Photograph by Eric Chazankin
MUST SEE: Mary Gannon Graham plays Shirley Valentine to perfection.
Cinnabar goes to Greece with 'Shirley Valentine'
By David Templeton
As a working-class English schoolgirl, Shirley Valentine used to jump off rooftops for fun. She was hungry for adventure and dreamed of traveling the world. Mostly, Shirley wanted a life as large as her own kind but cautious heart.
In Willy Russell's powerful, one-woman comedic drama Shirley Valentine, running through June 12 at Cinnabar Theater, Shirley is now Shirley Bradshaw, a middle-aged housewife with two grown children, a husband who is less than caring and a tendency to talk to her kitchen wall while fixing dinner.

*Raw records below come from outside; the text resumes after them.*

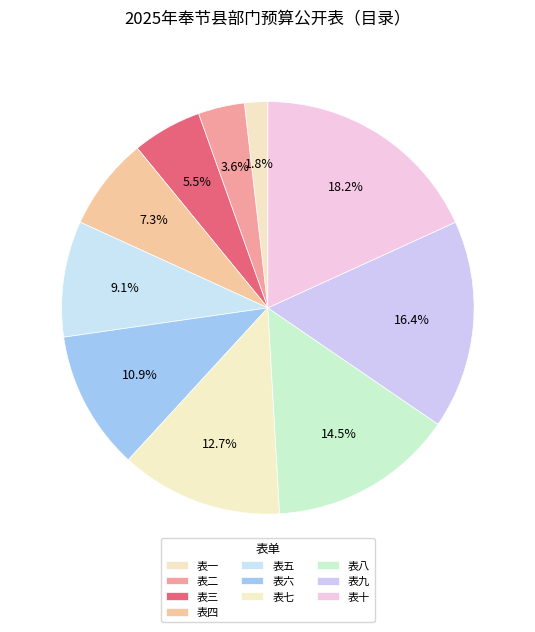

What is the smallest slice in the pie chart?

表一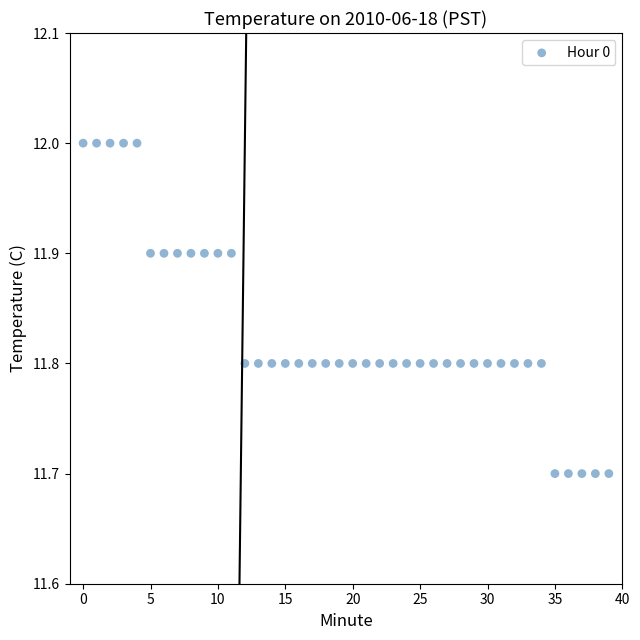

What is the range of Y values (max minus min)?

0.3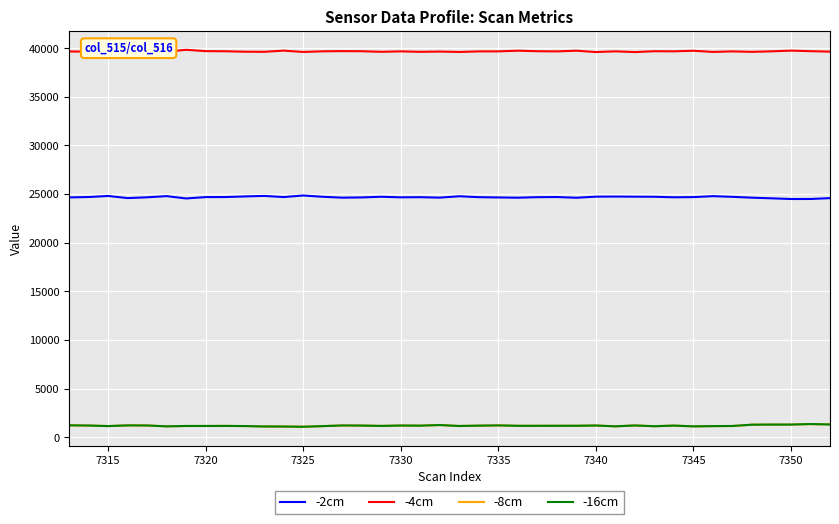

What is the highest value of the -2cm series?

24852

Through a brilliantly constructed, humor-laced script, Shirley—played to hilarious and heart-breaking perfection by Mary Gannon Graham—recounts the uninspiring details of her life: her boring days, ungrateful children and unsatisfying sex life, all while adding her own wry and pointedly funny observations.

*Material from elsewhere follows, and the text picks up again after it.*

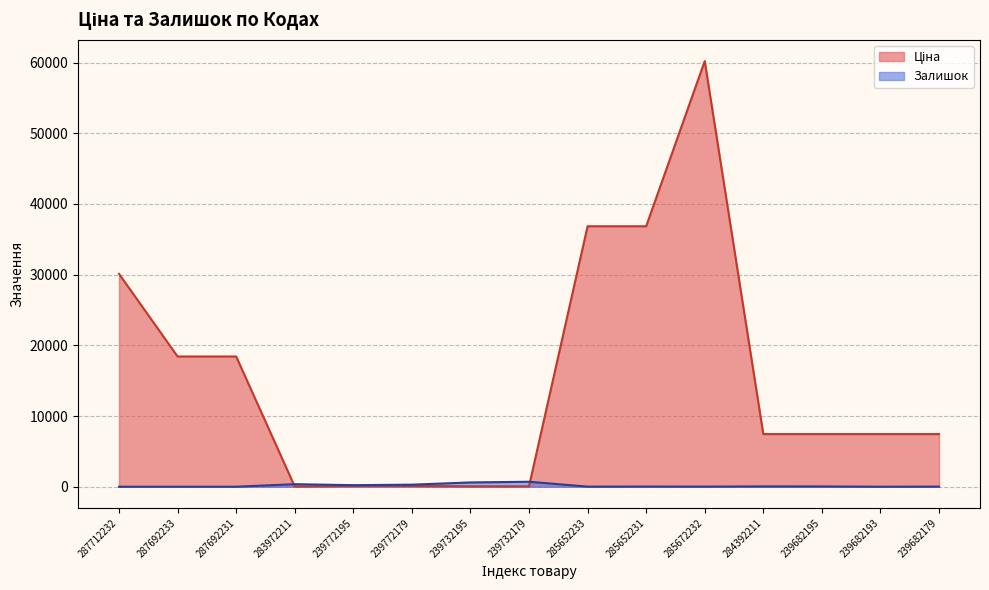

Which series changed the most between 287692231 and 285652231?

Ціна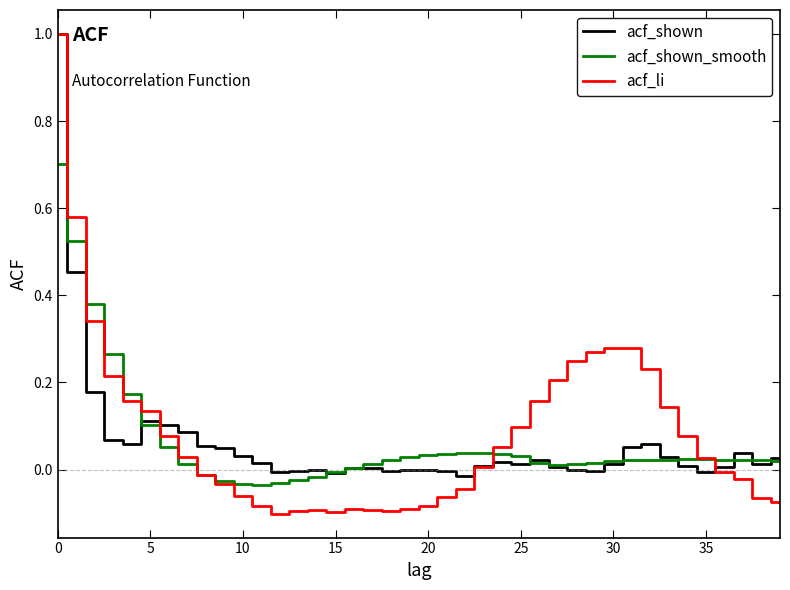

What is the greatest value displayed?

1.0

"Marriage," she says, "is like the Middle East—there's no solution."
Gradually, she confesses her unfulfilled dreams, all of them buried years ago along with her name and her once-spirited self. We soon learn, however, that one of those dreams may have recently been unearthed as Shirley's neo-feminist friend Jane invites her along on a two-week trip to Greece. It's a trip she is aching to take, but is too terrified of asking her husband for permission.
"I have led such a little life," she cries in a moment of despair. "Why do we get all these feelings and dreams and hopes if we don't ever use them? That is how Shirley Valentine disappeared—she got lost in all this unused life." We easily root for Shirley, hoping she will find the courage to follow her heart, and when she does, the result is electrifying. The second half of the show is set in Greece, where Shirley recounts her gradual reconnection with that youthful self she'd thought was gone forever.
Directed by John Shillington with a sense of elegant ease and a knack for illuminating Russell's emotionally multifaceted language, the play immediately leaps to the top of the "must-see" list of the summer. As good as the script and direction are, the main attraction is Gannon Graham as Shirley. Another performance of such loving generosity, depth and skill would be hard to find.
As our heroine says toward the end of the play, "I've fallen in love with the idea of living." In this lovely, deeply moving and subversively wise play, Shirley Valentine's life-affirming discovery is nothing short of contagious.